E. Synthesis of pNIPAAm hydrogels in water and DMSO

Bulk pNIPAAm hydrogels were synthesized in water and DMSO to study the solvent effect on hydrogel microstructures. 20% NIPAAm + 1% Bis + 1% APS in water and 20% NIPAAm + 1% Bis + 1% Daracure 1173 in DMSO were used as the pre-gel solution. 500 μL of pre-gel solutions were pipetted into a 2 mL glass vial, respectively. For polymerizing pNIPAAm hydrogel in water solvent, 10 μL of TEMED was injected into the vial followed by vortexing for 2 s. The gelation process finished in around 10 s. For polymerizing pNIPAAm hydrogel in DMSO, the glass vial containing pre-gel solution was exposed under a 40 W UV fiber lamp for 10 s to obtain a crosslinked gel.

F. Characterization of pNIPAAm hydrogels

The pNIPAAm hydrogels synthesized using water/DMSO as the solvent were immersed in deionized water for 48 h to remove unreacted monomers. The hydrogels were cut open to expose internal structures and freeze-dried to preserve the 3D structure of the polymer networks. The dried samples were mounted onto scanning electron microscopy stubs using conductive tape and imaged using ZEISS Supra 40VP SEM (Carl Zeiss AG, Toronto, Canada).

The morphology of pNIPAAm microgels was imaged using a Leica DMI 6000B (Leica Microsystems, Buffalo Grove, Illinois) optical microscope. Microgel solution was put inside a petri dish for characterization using transmission bright field mode of the microscope. The focal plane was carefully adjusted to show the largest cross-sectional area of the microgels.

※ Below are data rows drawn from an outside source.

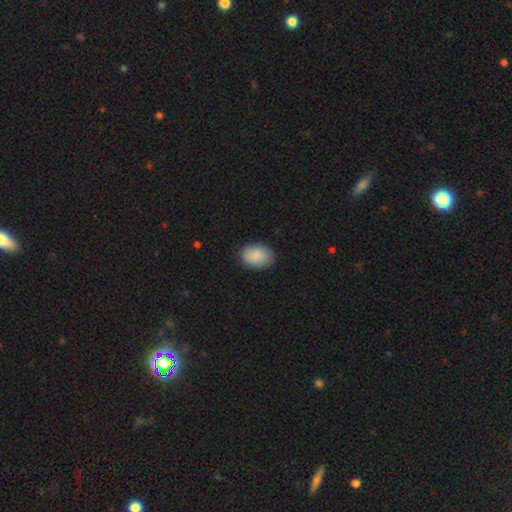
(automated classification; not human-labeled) Smooth or featured: smooth — 88% (star or artifact — 6%)
How rounded: in between — 80% (round — 19%)
Merging: none — 85% (minor disturbance — 11%)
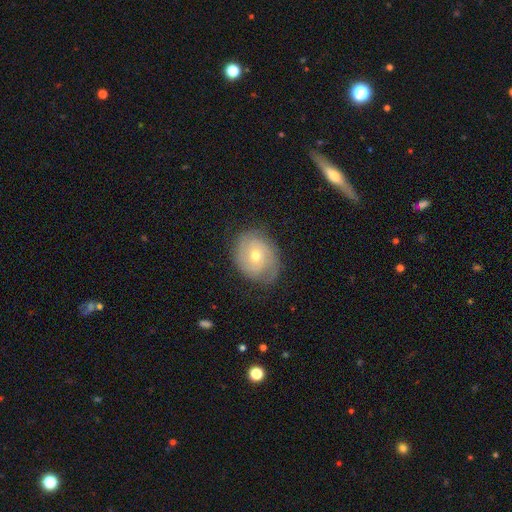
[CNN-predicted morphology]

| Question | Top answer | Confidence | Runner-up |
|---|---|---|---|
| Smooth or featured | featured or disk | 68% | smooth (25%) |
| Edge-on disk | no | 96% | yes (4%) |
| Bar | no | 74% | weak (22%) |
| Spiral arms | yes | 86% | no (14%) |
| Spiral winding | tight | 63% | medium (28%) |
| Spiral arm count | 2 | 43% | can't tell (32%) |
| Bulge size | moderate | 56% | small (41%) |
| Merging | none | 73% | minor disturbance (19%) |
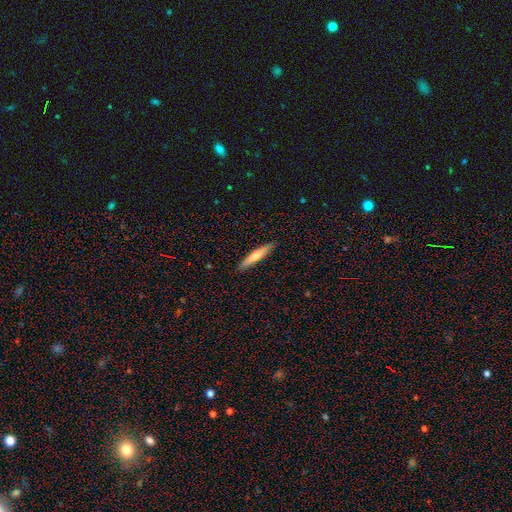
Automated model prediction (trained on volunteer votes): This is likely a smooth galaxy (62%). How rounded: clearly cigar-shaped (93%). Merging: clearly none (91%).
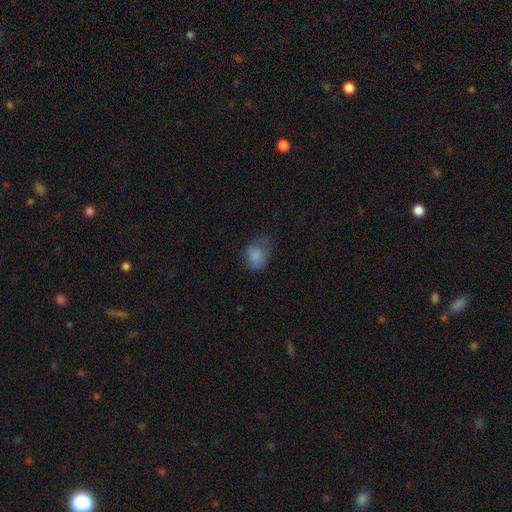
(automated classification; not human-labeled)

G. Measurement of swelling ratio

The microgels synthesized using water/DMSO as the solvent were immersed in deionized water inside a petri dish for at least 48 h to reach equilibrium prior to measurement. A PID controlled heater and a temperature sensor were fixed inside the petri dish. The water temperature can be accurately maintained at the set temperature through automated on/off switching of the heater. The microgel size was recorded using an optical microscope at different bath temperatures. The volume of the microgel was calculated by assuming a spherical geometry. The swelling ratio by volume was calculated using the following formula:

$${\rm{Swelling}}\;{\rm{ratio}}\;\left( {{\rm{SR}}} \right) = {V \over {{V_0}}}\quad ,$$

where V 0 is the equilibrium volume under room temperature and V is the volume recorded under different temperatures. For LCST measurement, the bath temperature was kept at each point for 20 min to allow the gel to reach its equilibrium volume.

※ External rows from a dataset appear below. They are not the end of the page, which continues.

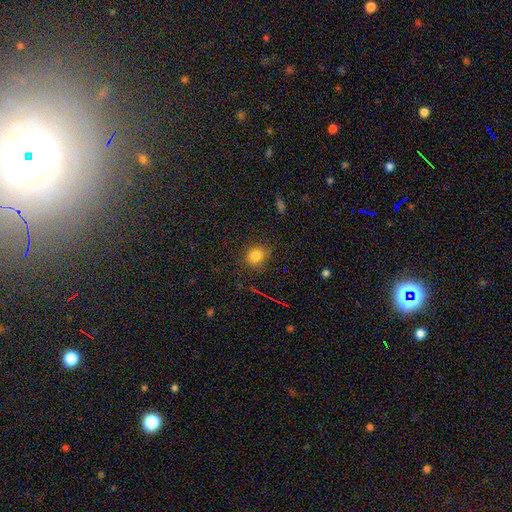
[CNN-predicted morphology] smooth 79%, star or artifact 15%, featured or disk 6%. Down the decision tree: how rounded — round (79%); merging — none (81%).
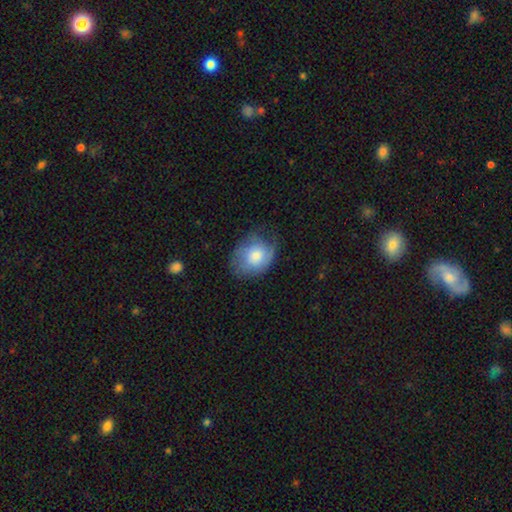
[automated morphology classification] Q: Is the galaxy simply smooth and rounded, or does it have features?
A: smooth — 65%.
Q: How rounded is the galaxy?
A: round — 50%.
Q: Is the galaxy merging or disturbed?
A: none — 53%.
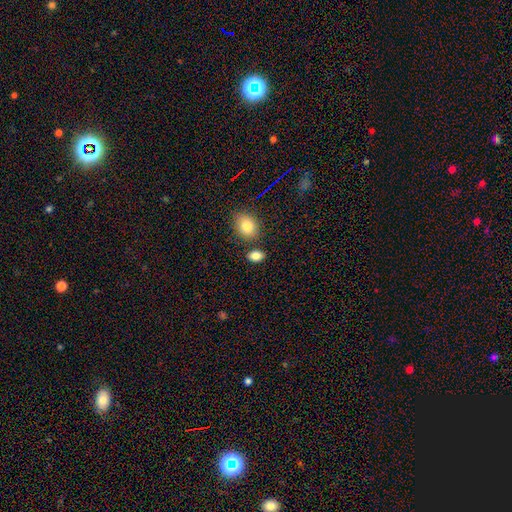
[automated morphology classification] The model was most divided on "how rounded": in between: 78%, round: 20%, cigar-shaped: 2%. More confident: smooth or featured — smooth (84%); merging — none (76%).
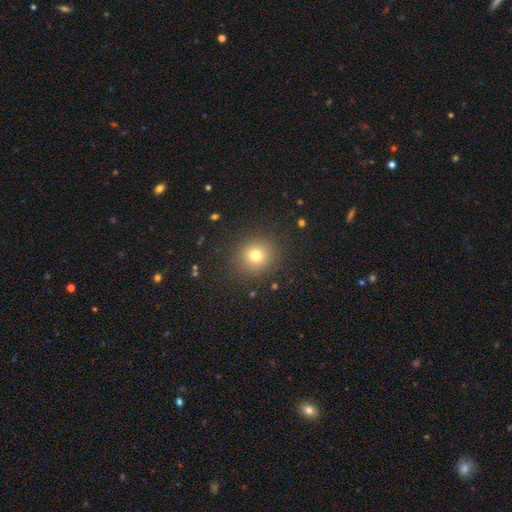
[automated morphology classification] Smooth or featured? Predicted: smooth (p=0.75). How rounded? Predicted: round (p=0.87). Merging? Predicted: none (p=0.88).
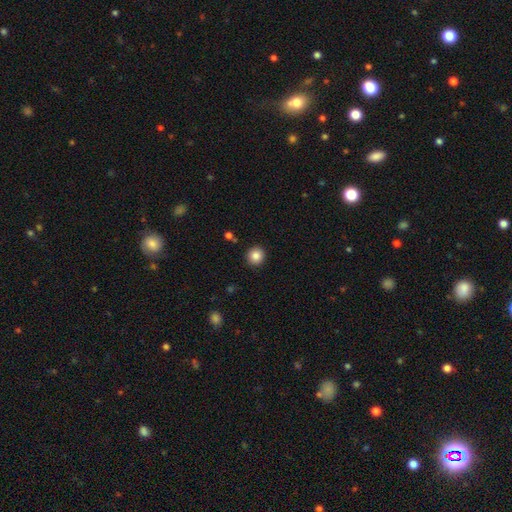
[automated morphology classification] This is clearly a smooth galaxy (86%). How rounded: clearly round (93%). Merging: clearly none (91%).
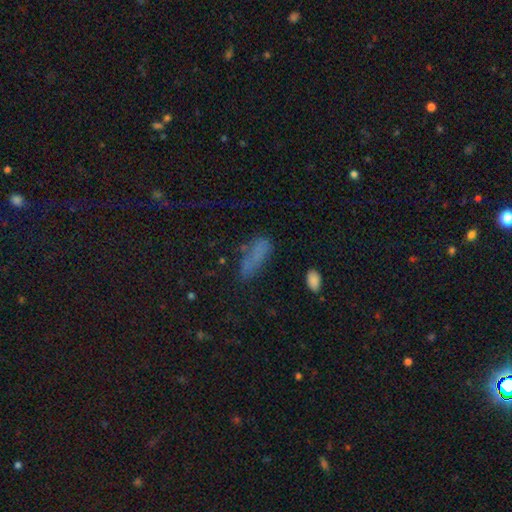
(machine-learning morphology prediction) Q: Smooth or featured?
A: smooth (62%); runner-up: star or artifact (22%)
Q: How rounded?
A: in between (57%); runner-up: cigar-shaped (39%)
Q: Merging?
A: none (52%); runner-up: minor disturbance (24%)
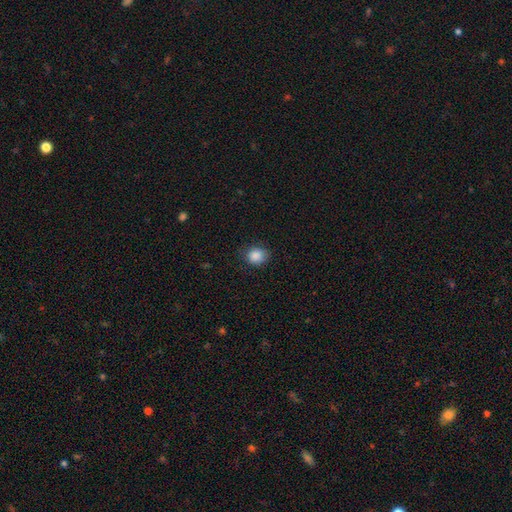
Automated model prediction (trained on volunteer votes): smooth-or-featured: smooth: 87% | star or artifact: 9% | featured or disk: 4%
  how-rounded: round: 72% | in between: 27% | cigar-shaped: 1%
  merging: none: 80% | minor disturbance: 16% | major disturbance: 3% | merger: 1%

For deswelling/swelling rate measurement, the pNIPAAm microgels were restricted to a small area inside the empty petri dish by spacer prior to measurement. Water with ∼50 °C temperature was poured into the petri dish to initiate deswelling. The cross-sectional size of the microgels was captured using the optical microscope with 2-s frame intervals. The swelling ratios of the microgels were calculated using the above equation. The reswelling rate for the pNIPAAm microgels were measured by first extracting the hot water in the petri dish and refill immediately with ice water. Recording process and volume conversion were same as above.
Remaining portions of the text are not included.